===== RECORDS SUPPLIED =====

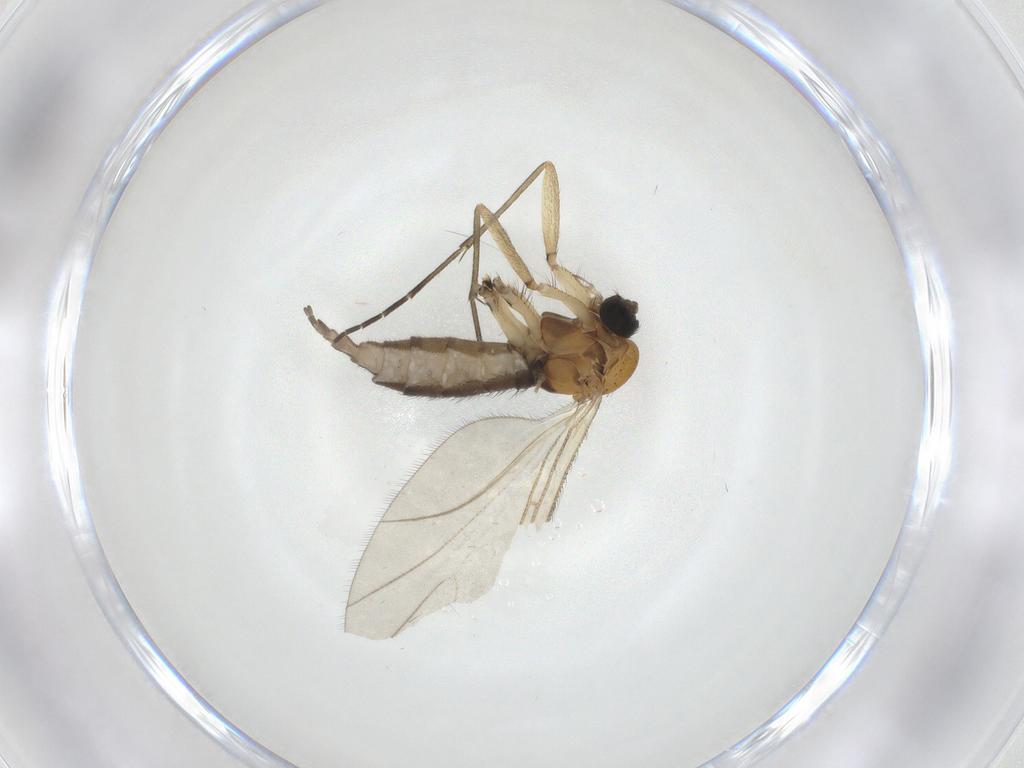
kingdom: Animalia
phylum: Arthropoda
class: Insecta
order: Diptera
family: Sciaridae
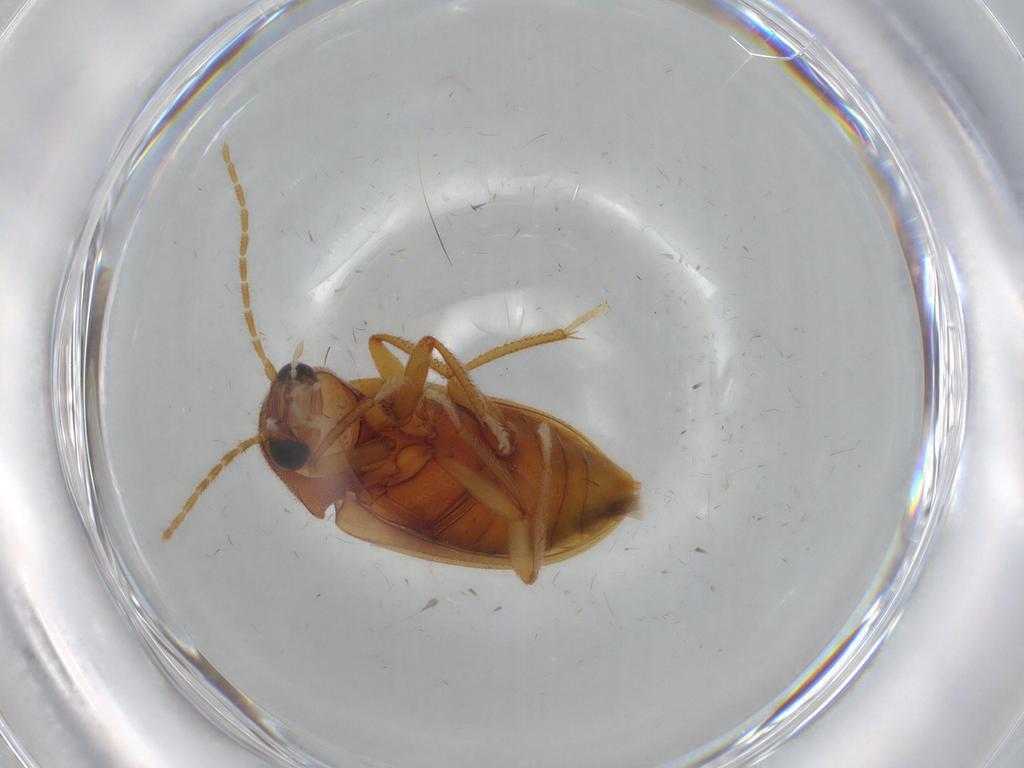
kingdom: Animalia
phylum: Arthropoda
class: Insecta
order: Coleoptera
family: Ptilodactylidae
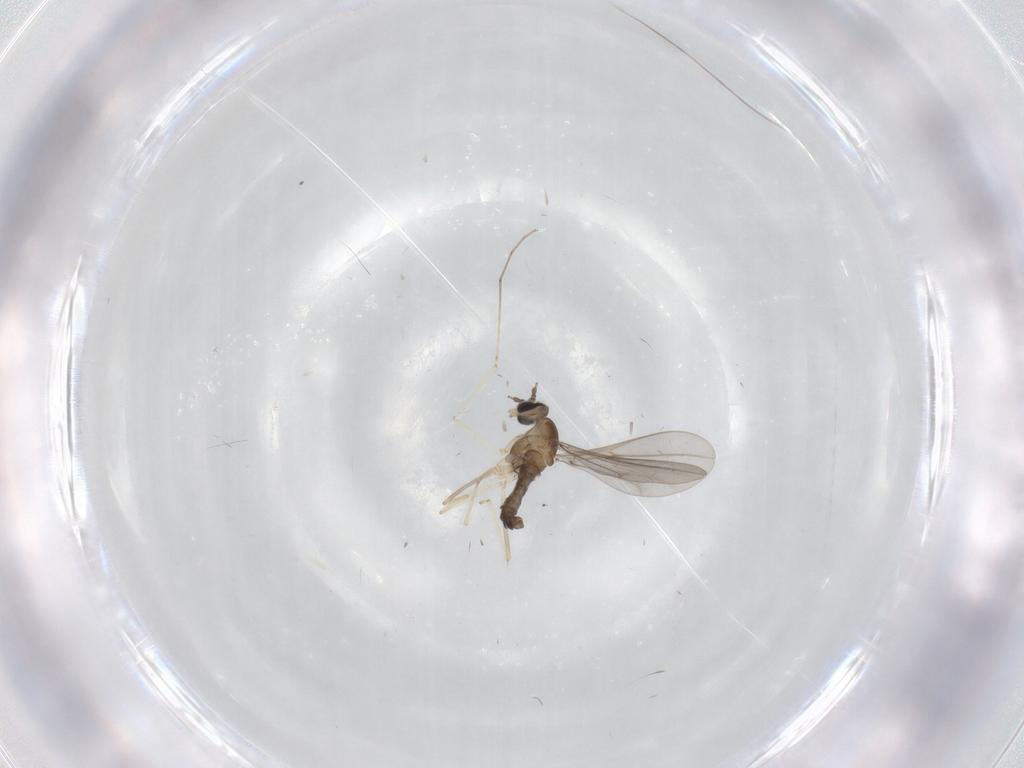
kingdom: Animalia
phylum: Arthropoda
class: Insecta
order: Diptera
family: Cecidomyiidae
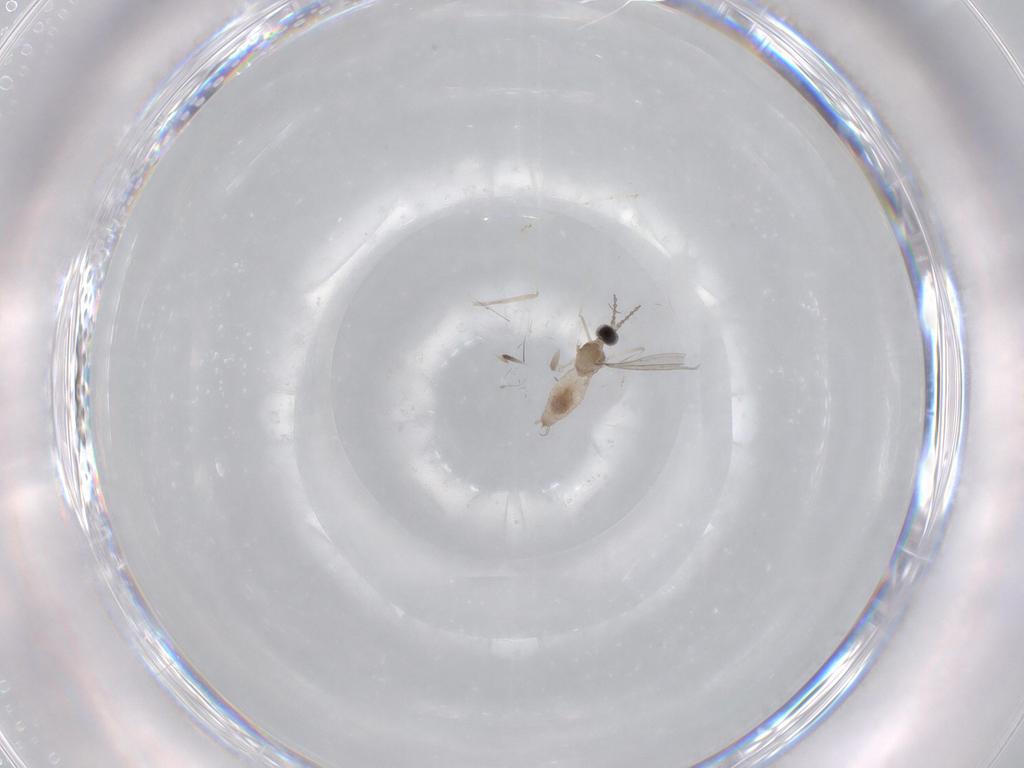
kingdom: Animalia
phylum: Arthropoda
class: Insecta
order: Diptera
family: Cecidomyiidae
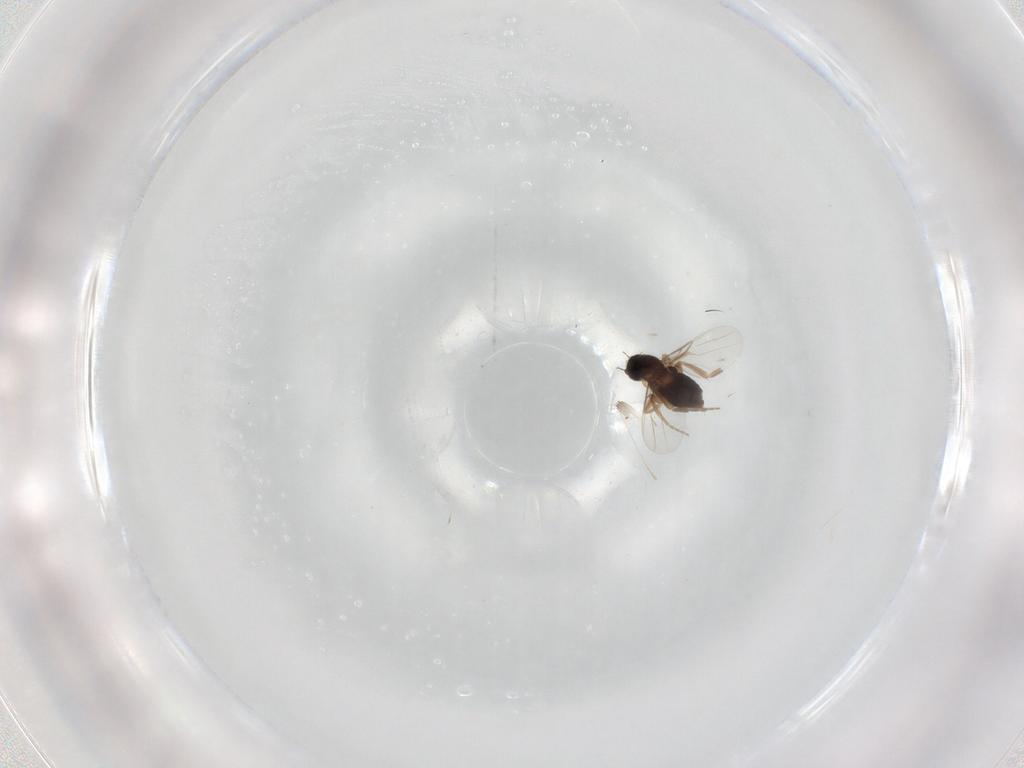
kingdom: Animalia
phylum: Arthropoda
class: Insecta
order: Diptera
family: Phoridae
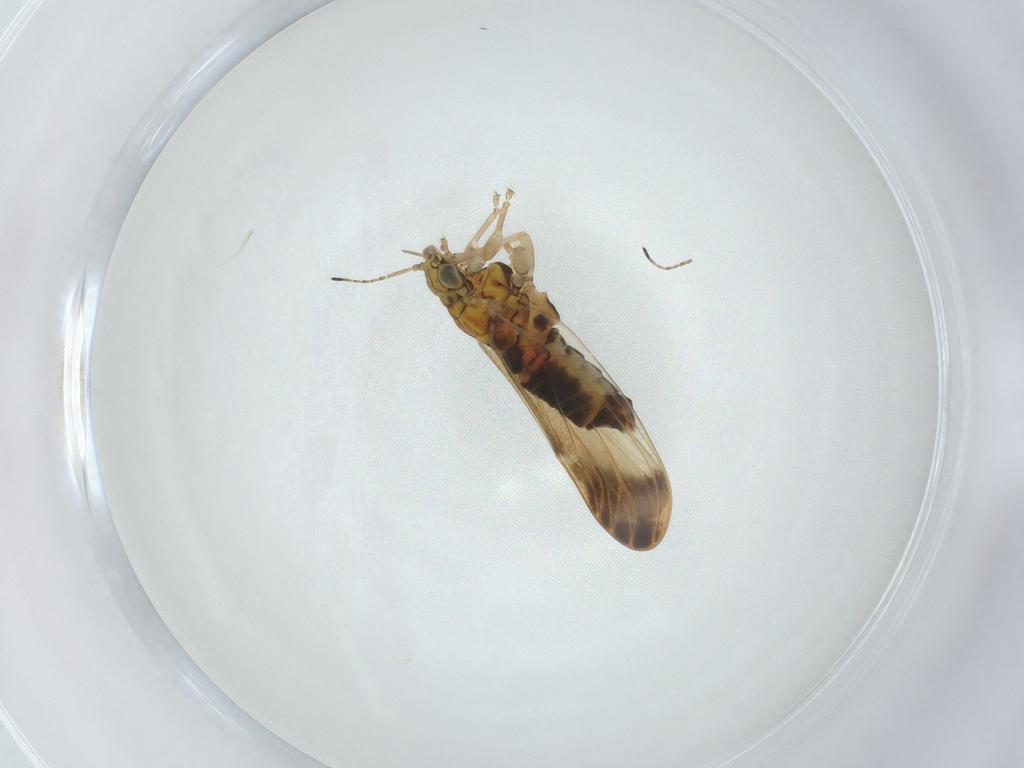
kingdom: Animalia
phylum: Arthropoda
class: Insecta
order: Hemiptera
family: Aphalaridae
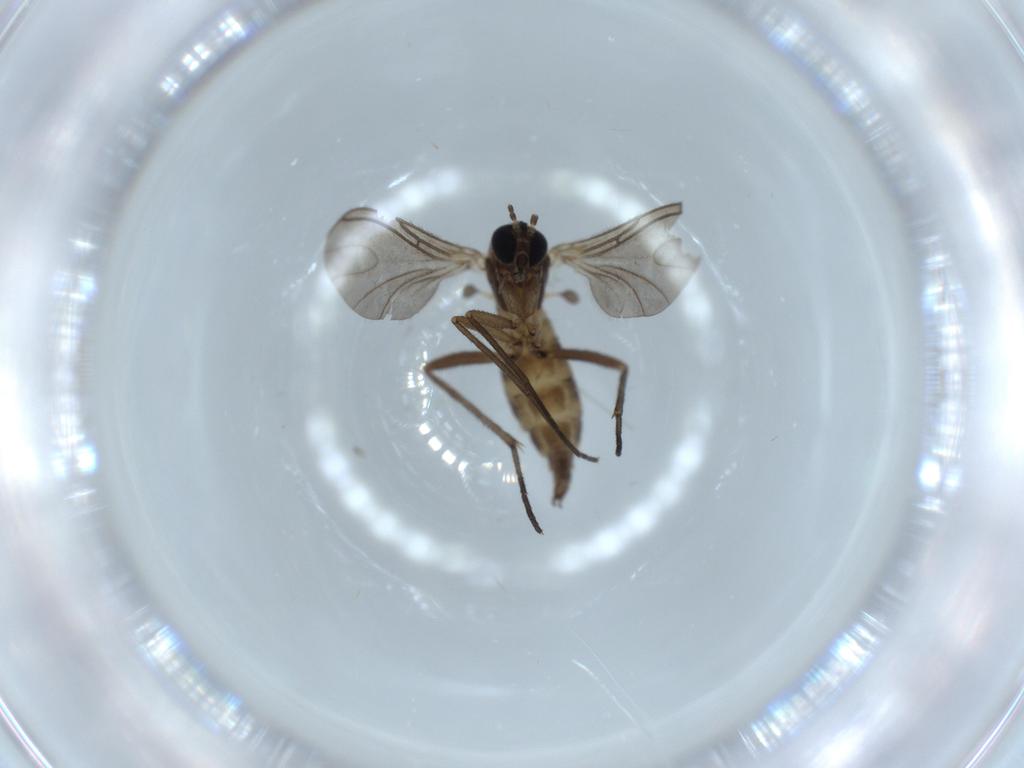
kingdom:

=====

WHAT YOU NEED TO DO: Quote every line of text in the records above word for word, leaving out the pictures.

RESULT FOR THIS EXERCISE:
kingdom: Animalia
phylum: Arthropoda
class: Insecta
order: Diptera
family: Sciaridae
kingdom: Animalia
phylum: Arthropoda
class: Insecta
order: Coleoptera
family: Ptilodactylidae
kingdom: Animalia
phylum: Arthropoda
class: Insecta
order: Diptera
family: Cecidomyiidae
kingdom: Animalia
phylum: Arthropoda
class: Insecta
order: Diptera
family: Cecidomyiidae
kingdom: Animalia
phylum: Arthropoda
class: Insecta
order: Diptera
family: Phoridae
kingdom: Animalia
phylum: Arthropoda
class: Insecta
order: Hemiptera
family: Aphalaridae
kingdom:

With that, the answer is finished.